The remnant of the 9th Norfolks was soon relieved and the offensive was carried on by other units.
Aftermath
Using records of the Commonwealth War Graves Commission I have traced the fates of the men of the battalion who died. It breaks down as follows:
- 126 officers and men have no known grave and are commemorated at the Thiepval Memorial. Some of them may lie marked only as “unknown soldiers” in the cemeteries in the area if, for example, they were found by post-war battlefield clearance parties but could not be identified. Some may still lie in the fields facing the Quadrilateral.
- 29 lie in Guillemont Road Cemetery. This is reasonably near to the location of the battalion’s attack but this is not where the men were originally buried. According to CWGC, “The cemetery was begun by fighting units (mainly of the Guards Division) and field ambulances after the Battle of Guillemont, and was closed in March 1917, which it contained 121 burials. It was greatly increased after the Armistice when graves (almost all of July-September 1916) were brought in from the battlefields immediately surrounding the village and certain smaller cemeteries”.
- 2 lie in Guards’ Cemetery, Lesboeufs, which is also close to the attack site.
- 3 are buried in Corbie and Meaulte.

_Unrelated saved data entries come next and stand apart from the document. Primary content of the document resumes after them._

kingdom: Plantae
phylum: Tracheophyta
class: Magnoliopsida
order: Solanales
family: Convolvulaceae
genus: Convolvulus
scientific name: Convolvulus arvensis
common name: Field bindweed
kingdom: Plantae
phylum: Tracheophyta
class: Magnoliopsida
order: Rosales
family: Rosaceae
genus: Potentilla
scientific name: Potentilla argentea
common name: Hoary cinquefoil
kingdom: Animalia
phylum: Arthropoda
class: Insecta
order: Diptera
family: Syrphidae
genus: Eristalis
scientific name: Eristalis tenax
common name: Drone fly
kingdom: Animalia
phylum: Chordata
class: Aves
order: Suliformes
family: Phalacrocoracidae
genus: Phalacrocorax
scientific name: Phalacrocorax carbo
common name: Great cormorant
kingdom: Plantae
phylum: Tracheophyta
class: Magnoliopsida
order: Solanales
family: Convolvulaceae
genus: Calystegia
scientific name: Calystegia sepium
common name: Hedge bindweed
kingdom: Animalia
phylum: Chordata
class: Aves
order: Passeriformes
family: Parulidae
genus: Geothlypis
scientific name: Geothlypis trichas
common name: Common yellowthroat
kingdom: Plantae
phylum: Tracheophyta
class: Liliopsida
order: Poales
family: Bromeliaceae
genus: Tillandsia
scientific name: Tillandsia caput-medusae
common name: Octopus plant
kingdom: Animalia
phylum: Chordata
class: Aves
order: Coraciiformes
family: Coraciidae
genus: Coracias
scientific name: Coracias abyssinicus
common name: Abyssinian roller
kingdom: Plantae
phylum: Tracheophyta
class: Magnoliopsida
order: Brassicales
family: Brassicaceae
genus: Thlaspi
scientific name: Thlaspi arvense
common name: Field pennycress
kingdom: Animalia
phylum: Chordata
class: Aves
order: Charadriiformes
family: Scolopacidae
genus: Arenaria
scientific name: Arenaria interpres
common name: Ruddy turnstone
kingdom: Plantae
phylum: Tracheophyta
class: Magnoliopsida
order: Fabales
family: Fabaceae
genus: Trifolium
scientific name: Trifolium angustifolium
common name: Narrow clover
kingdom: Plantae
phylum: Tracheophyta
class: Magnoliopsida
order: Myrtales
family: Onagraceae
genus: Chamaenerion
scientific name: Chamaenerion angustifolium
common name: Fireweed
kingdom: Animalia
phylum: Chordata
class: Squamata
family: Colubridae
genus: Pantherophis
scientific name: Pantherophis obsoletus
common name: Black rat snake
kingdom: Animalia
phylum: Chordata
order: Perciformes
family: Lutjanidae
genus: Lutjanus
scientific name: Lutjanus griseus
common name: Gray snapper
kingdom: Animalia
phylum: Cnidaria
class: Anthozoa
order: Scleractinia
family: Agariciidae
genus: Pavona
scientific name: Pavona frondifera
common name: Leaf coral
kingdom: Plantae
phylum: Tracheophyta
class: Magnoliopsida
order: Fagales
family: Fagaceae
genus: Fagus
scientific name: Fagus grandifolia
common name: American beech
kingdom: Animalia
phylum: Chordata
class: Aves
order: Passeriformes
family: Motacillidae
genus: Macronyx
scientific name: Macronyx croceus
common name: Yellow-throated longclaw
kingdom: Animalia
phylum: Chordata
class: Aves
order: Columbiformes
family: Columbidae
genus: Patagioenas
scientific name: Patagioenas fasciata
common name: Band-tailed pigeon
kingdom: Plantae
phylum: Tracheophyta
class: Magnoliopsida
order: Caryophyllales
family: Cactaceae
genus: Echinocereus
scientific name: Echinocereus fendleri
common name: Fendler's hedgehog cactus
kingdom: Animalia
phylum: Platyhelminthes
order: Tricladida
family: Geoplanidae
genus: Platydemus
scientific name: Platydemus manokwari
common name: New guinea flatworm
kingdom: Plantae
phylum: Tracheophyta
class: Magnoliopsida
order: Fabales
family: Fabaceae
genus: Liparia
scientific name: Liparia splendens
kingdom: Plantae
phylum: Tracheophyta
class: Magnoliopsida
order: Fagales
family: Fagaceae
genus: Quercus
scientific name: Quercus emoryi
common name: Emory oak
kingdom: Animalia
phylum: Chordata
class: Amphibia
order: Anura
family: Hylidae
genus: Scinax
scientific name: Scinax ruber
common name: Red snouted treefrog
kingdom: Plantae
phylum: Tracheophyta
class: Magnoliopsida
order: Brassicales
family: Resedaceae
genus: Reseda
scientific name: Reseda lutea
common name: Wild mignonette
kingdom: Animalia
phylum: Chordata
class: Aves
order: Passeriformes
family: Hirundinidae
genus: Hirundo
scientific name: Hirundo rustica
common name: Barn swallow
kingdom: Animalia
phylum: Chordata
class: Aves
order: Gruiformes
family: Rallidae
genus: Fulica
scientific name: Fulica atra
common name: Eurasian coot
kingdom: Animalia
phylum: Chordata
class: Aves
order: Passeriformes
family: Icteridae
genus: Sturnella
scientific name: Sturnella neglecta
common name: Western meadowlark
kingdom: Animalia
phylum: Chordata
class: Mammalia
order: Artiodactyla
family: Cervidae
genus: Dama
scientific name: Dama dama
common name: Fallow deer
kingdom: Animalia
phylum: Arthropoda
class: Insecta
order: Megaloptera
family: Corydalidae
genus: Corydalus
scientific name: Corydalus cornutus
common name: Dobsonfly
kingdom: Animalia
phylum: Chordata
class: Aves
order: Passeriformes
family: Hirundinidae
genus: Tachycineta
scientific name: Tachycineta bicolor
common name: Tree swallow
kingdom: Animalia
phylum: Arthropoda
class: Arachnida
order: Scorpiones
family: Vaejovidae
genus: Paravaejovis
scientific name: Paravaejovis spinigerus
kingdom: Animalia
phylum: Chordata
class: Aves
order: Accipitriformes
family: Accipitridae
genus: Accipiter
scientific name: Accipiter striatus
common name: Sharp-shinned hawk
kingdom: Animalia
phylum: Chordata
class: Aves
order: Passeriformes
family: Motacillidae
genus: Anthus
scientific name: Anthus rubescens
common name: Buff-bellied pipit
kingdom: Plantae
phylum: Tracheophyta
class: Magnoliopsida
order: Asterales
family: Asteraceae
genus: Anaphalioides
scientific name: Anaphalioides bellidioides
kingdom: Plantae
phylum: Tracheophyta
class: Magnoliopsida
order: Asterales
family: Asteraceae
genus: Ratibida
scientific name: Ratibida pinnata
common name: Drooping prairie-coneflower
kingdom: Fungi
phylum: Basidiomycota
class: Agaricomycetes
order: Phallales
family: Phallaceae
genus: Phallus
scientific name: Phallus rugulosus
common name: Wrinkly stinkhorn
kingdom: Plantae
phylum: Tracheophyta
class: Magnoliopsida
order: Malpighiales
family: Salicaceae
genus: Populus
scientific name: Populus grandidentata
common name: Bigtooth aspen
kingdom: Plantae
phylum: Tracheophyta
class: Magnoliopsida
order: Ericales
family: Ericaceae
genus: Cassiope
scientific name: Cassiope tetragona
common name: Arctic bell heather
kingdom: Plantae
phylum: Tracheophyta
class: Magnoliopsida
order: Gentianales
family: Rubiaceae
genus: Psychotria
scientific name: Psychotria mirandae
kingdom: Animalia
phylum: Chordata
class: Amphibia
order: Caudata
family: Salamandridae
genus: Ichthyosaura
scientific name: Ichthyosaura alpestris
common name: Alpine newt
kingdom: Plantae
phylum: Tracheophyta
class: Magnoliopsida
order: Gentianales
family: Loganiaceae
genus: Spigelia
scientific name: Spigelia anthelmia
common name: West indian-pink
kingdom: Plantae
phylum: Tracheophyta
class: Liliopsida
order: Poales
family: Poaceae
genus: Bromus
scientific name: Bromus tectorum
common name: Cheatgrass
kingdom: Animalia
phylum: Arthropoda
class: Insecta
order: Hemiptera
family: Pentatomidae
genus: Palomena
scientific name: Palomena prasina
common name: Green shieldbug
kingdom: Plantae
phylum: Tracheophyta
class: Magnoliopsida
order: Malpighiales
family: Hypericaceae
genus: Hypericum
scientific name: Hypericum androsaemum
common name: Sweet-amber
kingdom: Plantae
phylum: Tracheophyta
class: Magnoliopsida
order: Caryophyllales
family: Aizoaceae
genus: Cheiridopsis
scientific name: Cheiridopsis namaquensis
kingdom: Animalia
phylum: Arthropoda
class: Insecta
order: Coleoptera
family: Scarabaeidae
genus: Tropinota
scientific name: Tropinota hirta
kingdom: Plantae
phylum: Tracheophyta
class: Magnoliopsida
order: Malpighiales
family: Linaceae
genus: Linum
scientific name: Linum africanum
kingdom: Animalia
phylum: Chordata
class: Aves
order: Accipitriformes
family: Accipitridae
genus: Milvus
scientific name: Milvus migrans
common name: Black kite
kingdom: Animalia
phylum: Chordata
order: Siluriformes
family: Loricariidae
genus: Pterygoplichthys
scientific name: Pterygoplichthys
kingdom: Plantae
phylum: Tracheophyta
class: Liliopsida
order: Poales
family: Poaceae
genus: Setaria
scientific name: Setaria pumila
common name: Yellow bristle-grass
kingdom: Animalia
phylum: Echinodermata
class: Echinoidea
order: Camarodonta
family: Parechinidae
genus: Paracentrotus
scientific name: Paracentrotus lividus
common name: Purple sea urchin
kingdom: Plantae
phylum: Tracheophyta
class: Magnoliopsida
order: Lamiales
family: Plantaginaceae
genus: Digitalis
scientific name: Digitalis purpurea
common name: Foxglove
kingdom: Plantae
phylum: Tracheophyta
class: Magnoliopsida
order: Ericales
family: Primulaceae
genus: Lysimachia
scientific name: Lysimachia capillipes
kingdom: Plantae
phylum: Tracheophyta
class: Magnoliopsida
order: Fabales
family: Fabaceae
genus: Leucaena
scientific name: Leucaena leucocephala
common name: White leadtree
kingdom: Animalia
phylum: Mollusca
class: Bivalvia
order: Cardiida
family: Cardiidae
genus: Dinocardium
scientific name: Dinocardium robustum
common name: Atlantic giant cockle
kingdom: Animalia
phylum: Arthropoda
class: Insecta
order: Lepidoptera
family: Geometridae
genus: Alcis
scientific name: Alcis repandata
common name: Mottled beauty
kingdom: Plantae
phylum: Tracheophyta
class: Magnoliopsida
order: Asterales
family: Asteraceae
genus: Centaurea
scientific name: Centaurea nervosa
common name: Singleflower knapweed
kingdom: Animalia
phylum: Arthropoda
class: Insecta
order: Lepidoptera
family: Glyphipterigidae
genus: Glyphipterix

These were locations of medical units and these men had died of wounds, having been taken rearward to these places.
- 4 lie in Serre Road Cemetery Number 2, which is quite some way from Guillemont and is a post-war battlefield clearance cemetery.
Links
This page is dedicated to Pte 40026 Walter Frederick Read, who was among those who lost their lives in this action. He was killed in his first period in the front line. I researched him for a private client in 2013.